MacMurray College will showcase the aviation-themed works of Wisconsin artist John-Thomas Richard in the Applebee Gallery until Feb. 28.
Richard grew up loving planes, for both their technical beauty of construction and their seemingly impossible ability to fly. Richard is currently exploring the idea of human flight through the use of ceramic forms, silhouettes and structures.
His family was a major influence. Richard’s grandfather flew around the South Pacific during World War II on different planes fixing communication equipment on the islands. His grandmother worked at an airplane plant in Detroit during the war. Richard’s father built a sailplane in the family barn with a friend and was responsible for introducing Richard to all things aviation by taking him to air shows. No one in his family has ever been a pilot but that has not stopped them from being part of the aviation spirit. Ultimately, Richard is aware that his ceramic planes and parts may never truly fly but he wants to provoke the idea of flight in the minds of the viewer.

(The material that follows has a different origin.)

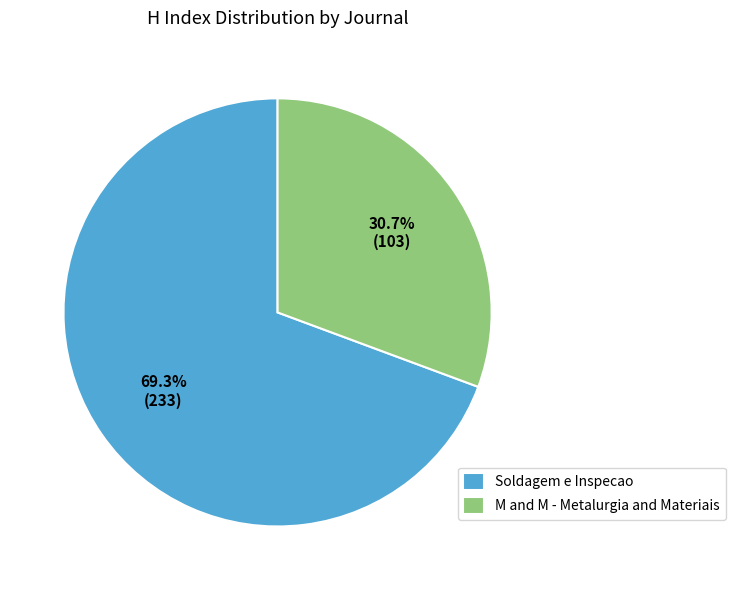

To the nearest percent, what portion does M and M - Metalurgia and Materiais represent?

31%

For more information on the exhibit, contact Khara Koffel, professor of art and Applebee Gallery director, at 217-479-7092 or email@example.com.
About John-Thomas Richard — Richard was born and raised in Southwestern Wisconsin. He first developed his interest in clay during sophomore year of college at the University of Wisconsin-Platteville. Richard graduated in 2006 with a degree in art and American history. He worked for two years developing a portfolio for graduate school and then spent the following three years at Texas Tech in Lubbock, Texas, working toward a master’s degree. Richard graduated with an MFA in May 2011. In August of 2012, he moved to Cedar Rapids, Iowa, to start a year residency with The Iowa Ceramic Center as well as working at Kirkwood Community College from 2011-2017. In 2014, Richard started working at Mount Mercy University where he currently teaches ceramics, sculpture and intro to art classes, while also running the campus art gallery, Janalyn Hanson White Gallery.